### Task a:
Put every line of the entries about 3D billboard advertising into a JSON list of strings, one string per line, with blank lines skipped. Leave the picture out of the list.

---------- Text excerpt ----------

Nah, not really. I need to know the direction of their movement, though.

If only driving were just about not hitting things and not prediction, knowing and planning around the actions or perceived actions of another driver.
There's little indication any such planning is actually going on in this mostly current firmware, though, so this point is kind of moot.
 
Does this exist port on the non-dev versions? Do you think plugging in an ssd drive will be necessary for the V9 dash-cam feature or is there sufficient high-speed storage for there to be a usable dash cam without? (I think a dash cam with a rolling 30 second buffer that is saved if airbags deploy is better than nothing, but I'd probably keep my existing dash cam if that is the limit of the functionality).
Yeah, the posr is standard on all APE units, but currently it's not used on non-dev units. I susepct they won't open the port for V9 dashcam but rather let you grab short clips (think 10 seconds?) on "As needed basis", at least all the current developments point in this direction.

How much of the metadata does this represent? I.e. was there enough uninterpretable metadata for street signs and road markings such as give way lines & pedestrian crossings to be being recognised, or is this something that will likely need the AP3 hardware?
in the part we are looking there's no space for additional details like that. But it's clear some road markings have other effects. e.g. an arrow on the pavement usually triggers the left-bending lines as if for a turning lane even if there are no visible lane markings at all.
 
3:55 – even on “highways” gore area is apparently considered driveable? While technically true it’s probably not something that should be attempted.
4:08 – gore zone surrounded by bollards is correctly showing up as undriveable.

---------- Input ----------

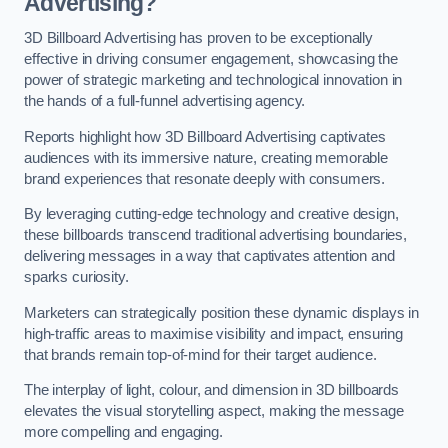
Advertising?
3D Billboard Advertising has proven to be exceptionally
effective in driving consumer engagement, showcasing the
power of strategic marketing and technological innovation in
the hands of a full-funnel advertising agency.
Reports highlight how 3D Billboard Advertising captivates
audiences with its immersive nature, creating memorable
brand experiences that resonate deeply with consumers.
By leveraging cutting-edge technology and creative design,
these billboards transcend traditional advertising boundaries,
delivering messages in a way that captivates attention and
sparks curiosity.
Marketers can strategically position these dynamic displays in
high-traffic areas to maximise visibility and impact, ensuring
that brands remain top-of-mind for their target audience.
The interplay of light, colour, and dimension in 3D billboards
elevates the visual storytelling aspect, making the message
more compelling and engaging.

----------

### Task b:
In the forum thread, what does an arrow on the pavement usually trigger?

### Written solution a:
[
  "Advertising?",
  "3D Billboard Advertising has proven to be exceptionally",
  "effective in driving consumer engagement, showcasing the",
  "power of strategic marketing and technological innovation in",
  "the hands of a full-funnel advertising agency.",
  "Reports highlight how 3D Billboard Advertising captivates",
  "audiences with its immersive nature, creating memorable",
  "brand experiences that resonate deeply with consumers.",
  "By leveraging cutting-edge technology and creative design,",
  "these billboards transcend traditional advertising boundaries,",
  "delivering messages in a way that captivates attention and",
  "sparks curiosity.",
  "Marketers can strategically position these dynamic displays in",
  "high-traffic areas to maximise visibility and impact, ensuring",
  "that brands remain top-of-mind for their target audience.",
  "The interplay of light, colour, and dimension in 3D billboards",
  "elevates the visual storytelling aspect, making the message",
  "more compelling and engaging."
]

### Written solution b:
Left-bending lines, as if for a turning lane, even when there are no visible lane markings.